AGI – “Se ne parla davvero poco, meglio non se ne parla proprio anche perché sono stati ‘fatti fuori’ i tre quesiti più popolari, quelli su fine vita, cannabis e responsabilità civile dei magistrati che avrebbero portato la gente a votare. Realisticamente mi pare davvero difficile che a spingere alle urne sia la voglia di pronunciarsi sull’abrogazione del decreto Severino o sulla riforma del Csm”. L’avvocato Gian Domenico Caiazza, presidente dell’Unione delle Camere penali italiane, denuncia all’AGI il “silenzio” informativo sui referendum sulla giustizia programmati nell’election day del 12 giugno.

“Non credo che dietro ci sia un ‘disegno’ – spiega Caiazza – le ragioni sono complesse: sicuramente il sistema dell’informazione sin qui non ha fatto abbastanza, e mi riferisco naturalmente in primis al servizio pubblico e radiotelevisivo, che ha il dovere di comunicare su certi temi. Ma non aiuta, anzi, nemmeno il modo in cui sono stati concepiti i quesiti: a noi, ad esempio, nessuno ha chiesto niente laddove invece avremmo potuto dare suggerimenti utili. Parlerei di una certa approssimazione dalla parte della politica”.
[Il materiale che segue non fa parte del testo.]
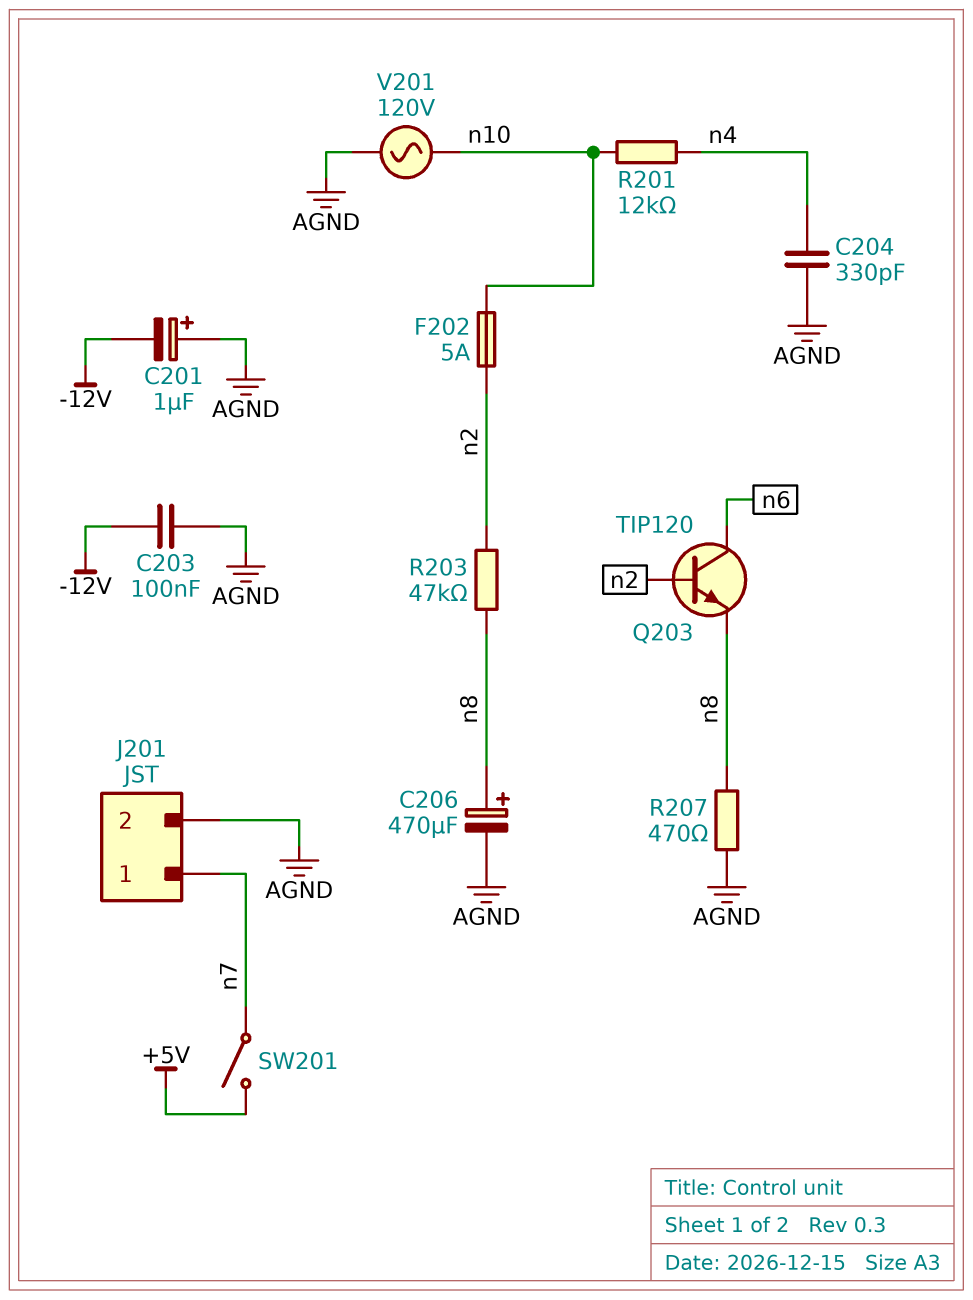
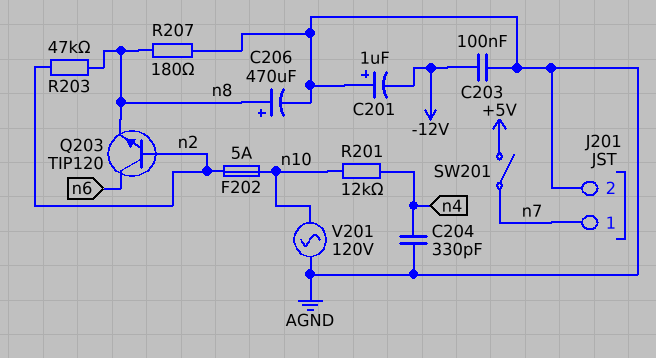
R207: 470 (AGND, n8) -> 180 (AGND, n8)

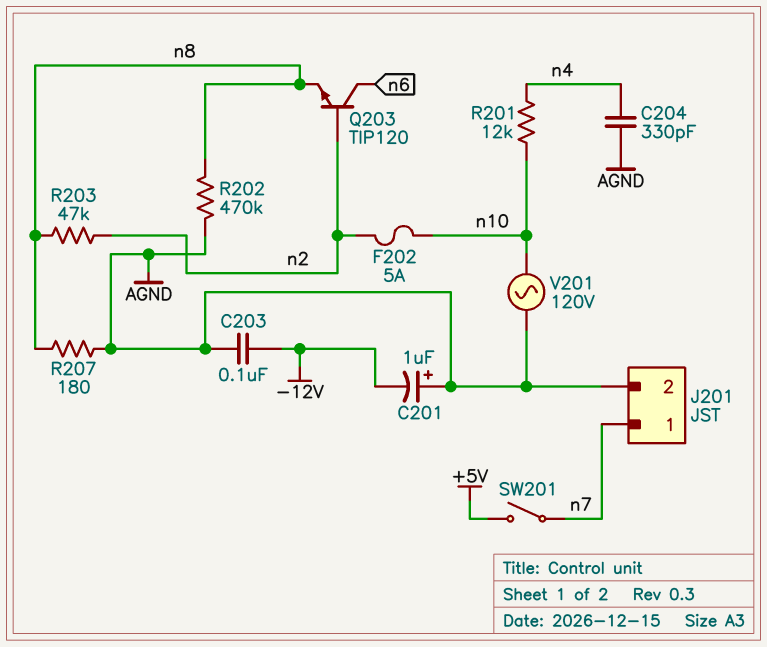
C206: 470uF (plus n8, minus AGND) -> none
R202: none -> 470k (AGND, n8)

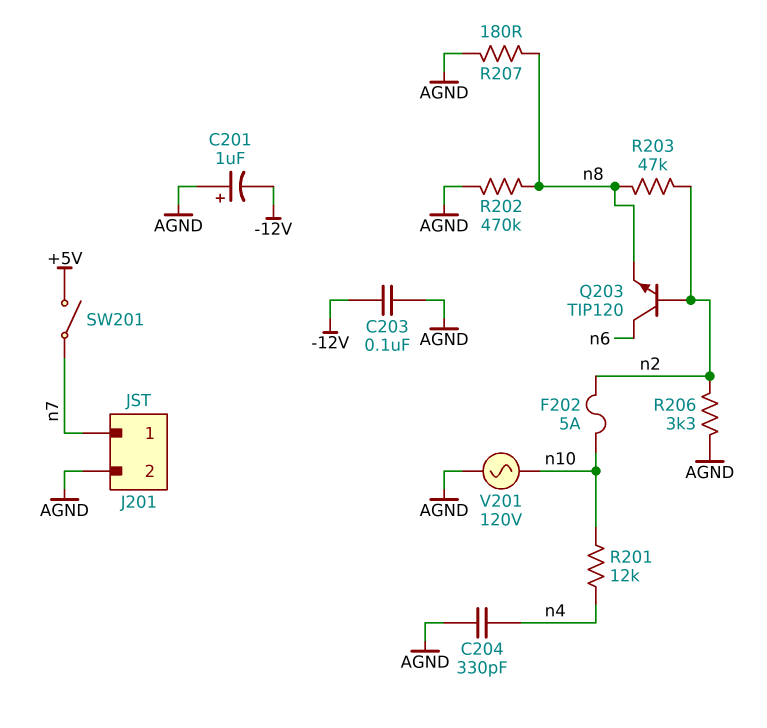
R206: none -> 3.3k (AGND, n2)

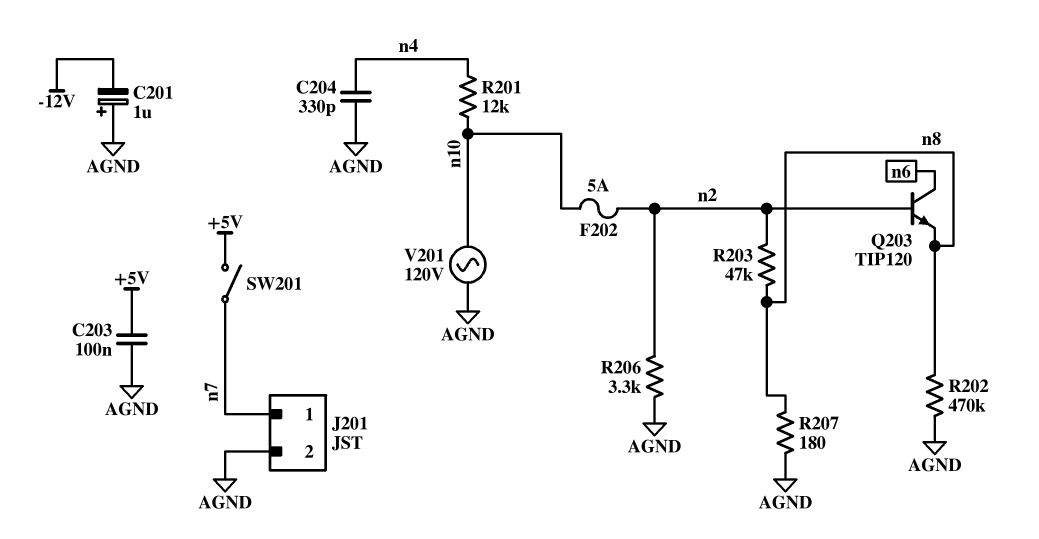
C203: 100nF (-12V, AGND) -> 100nF (+5V, AGND)

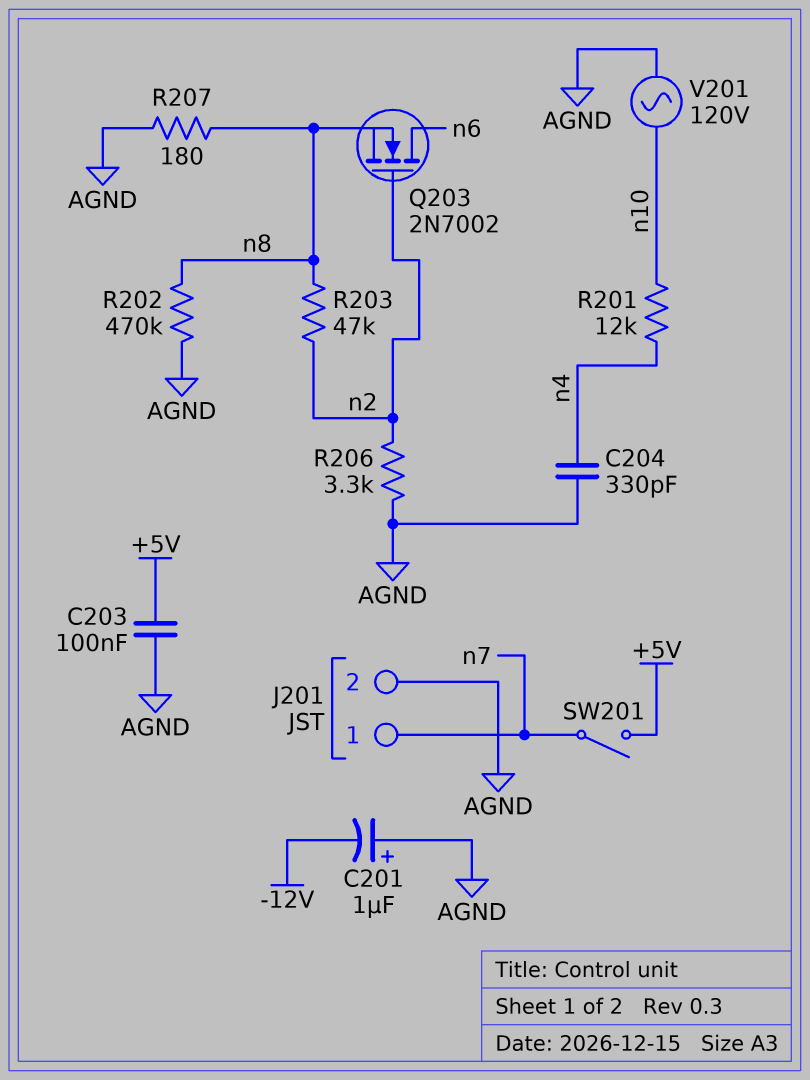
F202: 5A (n2, n10) -> none
Q203: NPN TIP120 (B n2, C n6, E n8) -> NMOS 2N7002 (G n2, D n6, S n8)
“Noi – conclude il presidente dei penalisti – abbiamo dato indicazioni per il sì e speriamo nel raggiungimento del quorum, ma ripeto che la decisione della Consulta di bocciare i quesiti più popolari alla fine rischia di avere conseguenze”.

Quello indetto dall’Anm per lunedì prossimo “è uno sciopero corporativo: in sostanza, la magistratura non accetta l’idea che si metta mano alla sua organizzazione ordinamentale senza che le norme vengano scritte e dettate dalla magistratura stessa”, spiega ancora Caiazza. “Le toghe sono in buona fede, intendiamoci, ma in nome di un malinteso senso di autonomia e indipendenza non vogliono che il Parlamento faccia il suo lavoro, non concepiscono che a decidere in materia di giustizia siano quanti sono deputati istituzionalmente a farlo”.

Per il presidente dei penalisti, anche la riforma Cartabia è “blanda” e “lacunosa” ma ha il merito di “provare a sciogliere nodi importanti, diversi dalla riforma del sistema elettorale del Csm che di per sé non cambia niente.

I temi chiave sono due: primo, la responsabilità professionale dei giudici. Il fatto che abbia un minimo di ricadute sulle loro carriere è una cosa di una banalità assoluta eppure fa impazzire le toghe: anche perchè ad oggi le verifiche previste si sono rivelate finte e di fatto si progredisce automaticamente. Secondo, i magistrati fuori ruolo, distaccati preso l’esecutivo. Il solo pensiero che si possano introdurre dei paletti effettivi li destabilizza, e non è un caso che non ne parlino proprio”.